Reproduce the lines below word for word, starting with the very first line and continuing down to and including the line that contains "Recorded time: **12:42**".
# START OF RECORD EXCERPTS
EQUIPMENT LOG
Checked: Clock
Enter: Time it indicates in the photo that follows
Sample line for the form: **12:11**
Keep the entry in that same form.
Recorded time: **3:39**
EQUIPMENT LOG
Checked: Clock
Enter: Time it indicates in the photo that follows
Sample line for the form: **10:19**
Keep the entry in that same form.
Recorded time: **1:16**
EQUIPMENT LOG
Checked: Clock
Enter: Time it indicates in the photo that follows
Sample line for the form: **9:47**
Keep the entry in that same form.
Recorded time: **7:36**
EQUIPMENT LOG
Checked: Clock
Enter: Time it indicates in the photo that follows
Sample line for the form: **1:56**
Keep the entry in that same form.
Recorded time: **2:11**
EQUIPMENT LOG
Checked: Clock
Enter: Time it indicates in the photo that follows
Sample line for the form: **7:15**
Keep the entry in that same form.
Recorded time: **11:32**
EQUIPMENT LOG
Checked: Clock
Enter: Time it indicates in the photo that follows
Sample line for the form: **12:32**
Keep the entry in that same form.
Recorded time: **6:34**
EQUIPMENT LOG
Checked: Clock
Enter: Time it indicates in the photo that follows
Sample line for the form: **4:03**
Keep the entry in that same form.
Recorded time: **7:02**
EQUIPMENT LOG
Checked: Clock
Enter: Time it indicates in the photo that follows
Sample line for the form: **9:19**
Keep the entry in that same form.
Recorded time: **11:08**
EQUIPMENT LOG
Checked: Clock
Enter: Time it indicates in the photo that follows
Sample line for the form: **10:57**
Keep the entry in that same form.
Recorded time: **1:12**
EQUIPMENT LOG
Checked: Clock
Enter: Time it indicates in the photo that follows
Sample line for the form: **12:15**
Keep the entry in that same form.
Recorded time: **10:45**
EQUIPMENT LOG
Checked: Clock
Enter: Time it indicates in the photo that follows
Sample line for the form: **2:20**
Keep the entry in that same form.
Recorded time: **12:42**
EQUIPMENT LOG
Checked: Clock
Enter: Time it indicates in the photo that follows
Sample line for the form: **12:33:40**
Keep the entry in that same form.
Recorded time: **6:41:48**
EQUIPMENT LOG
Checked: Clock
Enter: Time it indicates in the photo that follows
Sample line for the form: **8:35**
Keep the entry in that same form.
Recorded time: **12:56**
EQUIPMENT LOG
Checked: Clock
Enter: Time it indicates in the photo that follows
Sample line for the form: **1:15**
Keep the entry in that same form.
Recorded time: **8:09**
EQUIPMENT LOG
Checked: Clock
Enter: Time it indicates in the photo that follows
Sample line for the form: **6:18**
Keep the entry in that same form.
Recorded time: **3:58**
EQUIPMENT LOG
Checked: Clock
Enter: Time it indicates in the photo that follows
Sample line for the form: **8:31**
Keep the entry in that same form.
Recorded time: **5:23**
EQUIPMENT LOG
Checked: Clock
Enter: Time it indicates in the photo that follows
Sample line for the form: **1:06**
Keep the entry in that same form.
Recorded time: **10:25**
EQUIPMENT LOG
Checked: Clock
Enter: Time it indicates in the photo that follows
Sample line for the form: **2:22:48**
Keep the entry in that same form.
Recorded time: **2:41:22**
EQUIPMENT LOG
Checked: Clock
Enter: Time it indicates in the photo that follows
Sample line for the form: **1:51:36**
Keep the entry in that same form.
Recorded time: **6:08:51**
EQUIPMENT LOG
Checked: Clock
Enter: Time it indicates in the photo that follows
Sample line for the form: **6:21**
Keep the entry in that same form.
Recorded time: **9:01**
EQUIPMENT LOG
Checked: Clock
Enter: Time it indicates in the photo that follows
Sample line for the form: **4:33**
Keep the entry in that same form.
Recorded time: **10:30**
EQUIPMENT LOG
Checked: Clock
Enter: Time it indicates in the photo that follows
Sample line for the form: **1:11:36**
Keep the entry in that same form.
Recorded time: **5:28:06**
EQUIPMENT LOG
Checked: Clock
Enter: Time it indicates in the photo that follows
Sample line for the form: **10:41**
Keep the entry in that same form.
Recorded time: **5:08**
# END OF RECORD EXCERPTS
_SOLUTION TO THE PROBLEM_
EQUIPMENT LOG
Checked: Clock
Enter: Time it indicates in the photo that follows
Sample line for the form: **12:11**
Keep the entry in that same form.
Recorded time: **3:39**
EQUIPMENT LOG
Checked: Clock
Enter: Time it indicates in the photo that follows
Sample line for the form: **10:19**
Keep the entry in that same form.
Recorded time: **1:16**
EQUIPMENT LOG
Checked: Clock
Enter: Time it indicates in the photo that follows
Sample line for the form: **9:47**
Keep the entry in that same form.
Recorded time: **7:36**
EQUIPMENT LOG
Checked: Clock
Enter: Time it indicates in the photo that follows
Sample line for the form: **1:56**
Keep the entry in that same form.
Recorded time: **2:11**
EQUIPMENT LOG
Checked: Clock
Enter: Time it indicates in the photo that follows
Sample line for the form: **7:15**
Keep the entry in that same form.
Recorded time: **11:32**
EQUIPMENT LOG
Checked: Clock
Enter: Time it indicates in the photo that follows
Sample line for the form: **12:32**
Keep the entry in that same form.
Recorded time: **6:34**
EQUIPMENT LOG
Checked: Clock
Enter: Time it indicates in the photo that follows
Sample line for the form: **4:03**
Keep the entry in that same form.
Recorded time: **7:02**
EQUIPMENT LOG
Checked: Clock
Enter: Time it indicates in the photo that follows
Sample line for the form: **9:19**
Keep the entry in that same form.
Recorded time: **11:08**
EQUIPMENT LOG
Checked: Clock
Enter: Time it indicates in the photo that follows
Sample line for the form: **10:57**
Keep the entry in that same form.
Recorded time: **1:12**
EQUIPMENT LOG
Checked: Clock
Enter: Time it indicates in the photo that follows
Sample line for the form: **12:15**
Keep the entry in that same form.
Recorded time: **10:45**
EQUIPMENT LOG
Checked: Clock
Enter: Time it indicates in the photo that follows
Sample line for the form: **2:20**
Keep the entry in that same form.
Recorded time: **12:42**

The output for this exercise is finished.